Against someone hungrier, and maybe a little younger, Roger Federer would have been in deep trouble.
But with the ever-mercurial but hardly dogged Xavier Malisse facing him across the Wimbledon net, the Swiss was able to navigate a greasy Centre Court and painful back injury to reach the quarter-finals on Monday.
His 7-6 6-1 4-6 6-3 victory hardly tells the tale of a match in which Malisse had chances to rock the six-times champion, but mostly failed to capitalise.
As Federer seeks a 17th grand slam title, he could do with a lucky break, though, and certainly the next two days will smell of liniment as much as triumph, and feature as many kneading fingers as flying practice balls.
The 30-year-old felt his back twinge early in the opening set on a chilly afternoon in south-west London. His movement was hampered and he resorted to rolling in serves at about 75 percent speed.

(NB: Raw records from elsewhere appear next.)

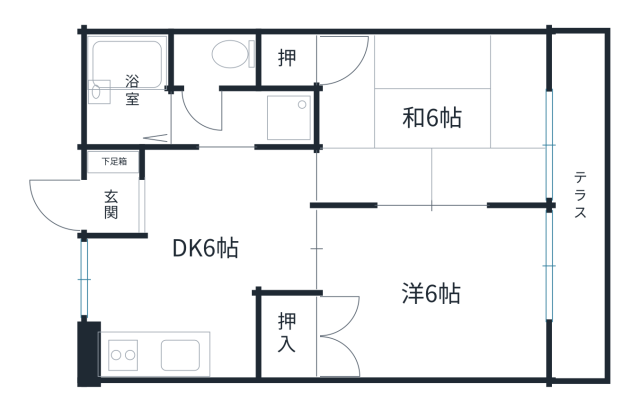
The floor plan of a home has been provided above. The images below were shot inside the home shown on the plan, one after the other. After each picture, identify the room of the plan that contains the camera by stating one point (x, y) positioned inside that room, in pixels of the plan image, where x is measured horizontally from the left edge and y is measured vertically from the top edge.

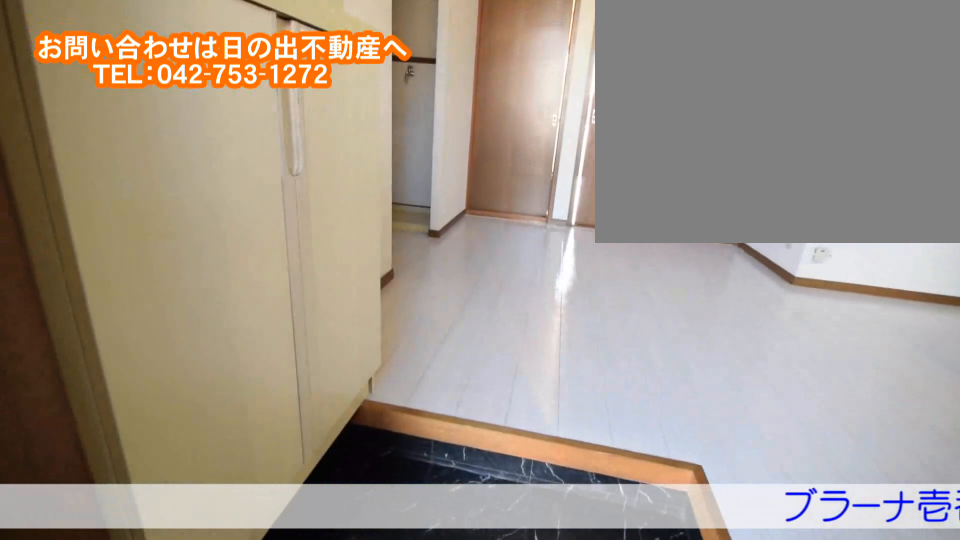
(139, 203)
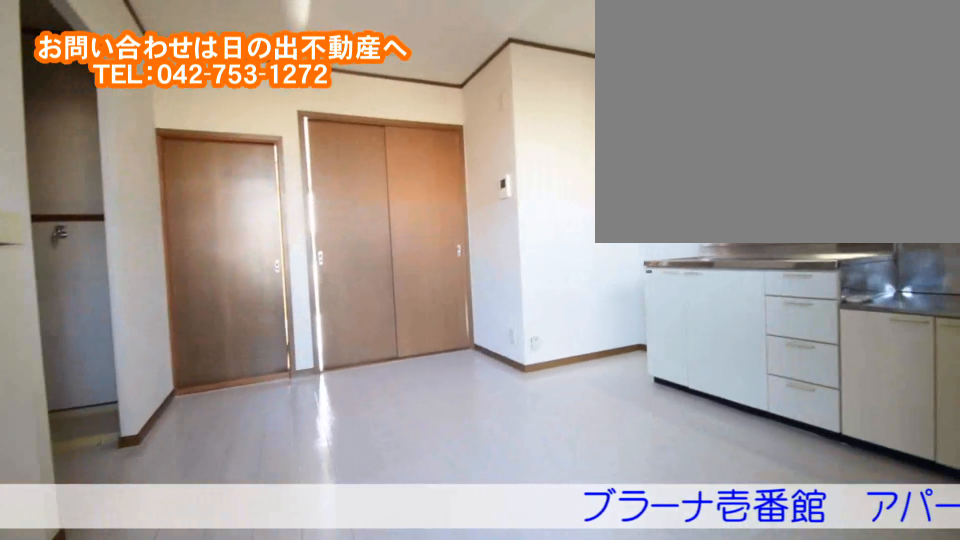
(139, 203)
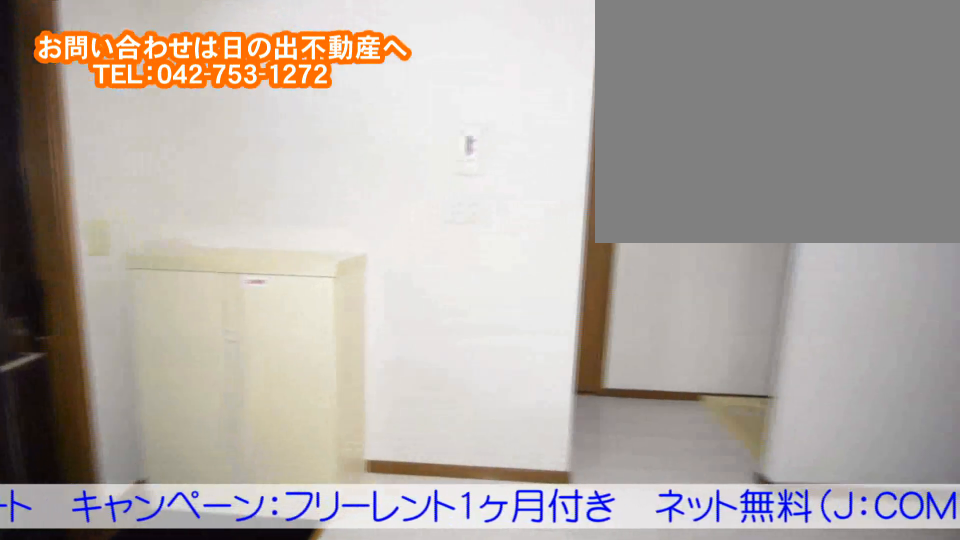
(209, 274)
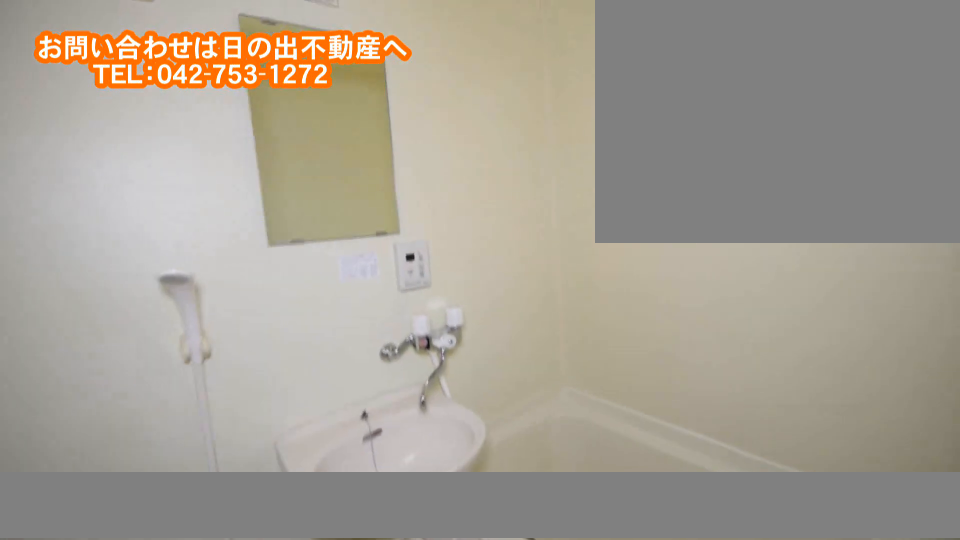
(130, 105)
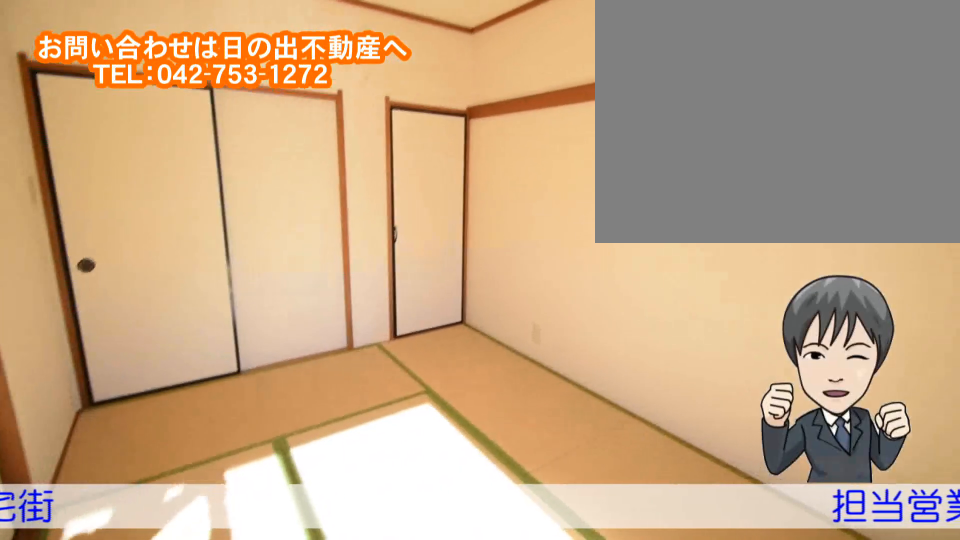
(487, 116)
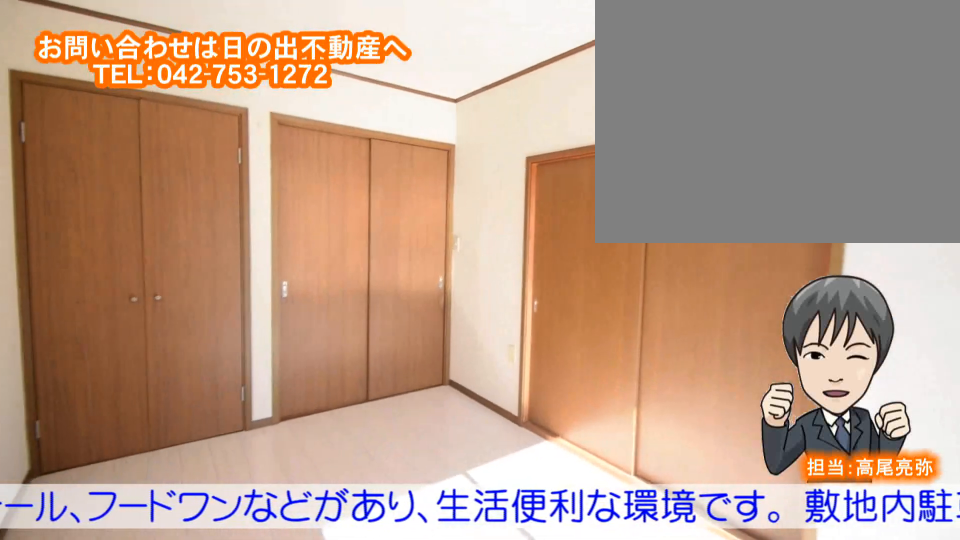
(492, 286)
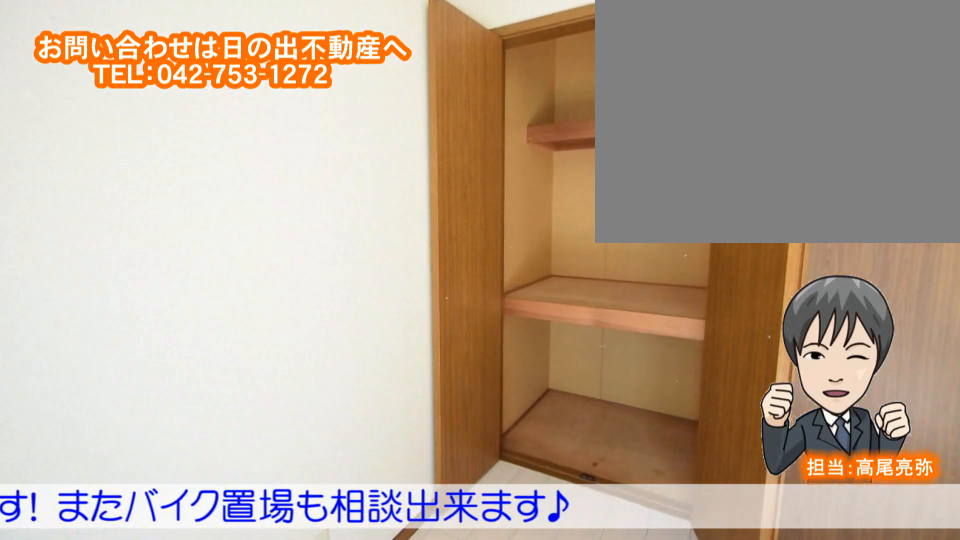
(492, 286)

He left the court after the seventh game for treatment and returned eight minutes later before dropping his serve to trail 5-6. Malisse failed to take his chance, though, and allowed Federer back into it. He raced through the tiebreak and the second set too.
"I thought it was extremely difficult for Xavier," Federer told reporters. "I did apologise to him after the match just for the first set. I know how hard it is playing somebody that is injured."
Certainly Federer allowed Malisse no sort of rhythm at all, and the Belgian has always been very much a momentum player.
He got a head of steam up in the third set to win it, but again fizzled in the fourth as Federer sealed the win.
The Swiss sought to play down his injury as he looks to meet another thirty-something next in Mikhail Youzhny.
"I've had bad backs over the years," he smiled. "I've been around. They go as quick as they come.
"But of course I have to keep an eye on it now. I have one and a half days, which is a lot of time, to be quite honest, to work with.
"Two good night's sleeps and I'll be 100 percent on Wednesday. I'm pretty convinced, otherwise I wouldn't have been able to pull out the match the way I did today."
Only Jimmy Connors with 41 can better Federer's 37 grand slam quarter-finals in the professional era, but nobody has won more grand slam matches since tennis turned professional.
Federer's victory over Malisse extended his grand slam win-loss record to 241-36.